Heaven must scorn the humility which we telegraph thither by genuflection; it must prefer the manliness that stands by all created gifts, and looks itself in the face without pretence of worship.

How religious the whole creation becomes as Science passes to and fro, touching the swarms of facts with her wand of order, to make them fall into line and present their thoughts.

Imitation forms our manners, our opinions, our very lives.

Irony is jesting hidden behind gravity.

Long careers of vice, that prosper even in their epitaphs, make cemeteries seem ridiculous, and death anything but a leveller.

Nothing truly precious swims helplessly in the great wake of God’s clear method, but every part of the man can be, and therefore strives to be, abreast of the other. The mountains follow the earth, the air has clasped the mountains, and daylight and starlight stream forward entangled in the air. Clutching for dear life to each other, all solid and tenuous things describe the great invariable motion, and God is in the manifoldness, drenching it with uniformity.

Perfect prayers without a spot of blemish, though not one word be spoken, and no phrases known to mankind be tampered with, always pluck the heart out of the earth and move it softly, like a censer, to and fro beneath the face of heaven.

Poverty must make a match, or make an assignation, or make some bargain scandalous to the man who drives it. More shillings conceded to the making of a shirt would double the religion of mankind.

The laughter of man is the contentment of God.
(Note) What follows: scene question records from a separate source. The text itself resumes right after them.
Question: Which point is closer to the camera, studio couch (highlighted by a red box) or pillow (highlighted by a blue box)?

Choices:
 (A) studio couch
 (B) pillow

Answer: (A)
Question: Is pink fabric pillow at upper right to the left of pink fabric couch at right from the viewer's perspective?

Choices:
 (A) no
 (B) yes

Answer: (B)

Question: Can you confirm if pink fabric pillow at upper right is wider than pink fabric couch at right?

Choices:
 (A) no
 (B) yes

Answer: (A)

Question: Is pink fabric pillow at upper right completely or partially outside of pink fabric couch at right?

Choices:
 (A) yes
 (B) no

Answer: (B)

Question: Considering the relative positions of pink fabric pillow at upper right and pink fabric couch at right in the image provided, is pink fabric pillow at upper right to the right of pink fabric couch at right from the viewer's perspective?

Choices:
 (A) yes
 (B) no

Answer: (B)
The theory that can absorb the greatest number of facts, and persist in doing so, generation after generation, through all changes of opinion and of detail, is the one that must rule all observation.

To be a finite being is no crime, and to be the Infinite is not to be a creditor. As man was not consulted he does not find himself a party in a bargain, but a child in the household of love. Reconciliation, therefore, is not the consequence of paying a debt, or procuring atonement for an injury, but an organic process of the human life.

Welcome the hour that may put me where a man cannot take a dollar in exchange for a soul!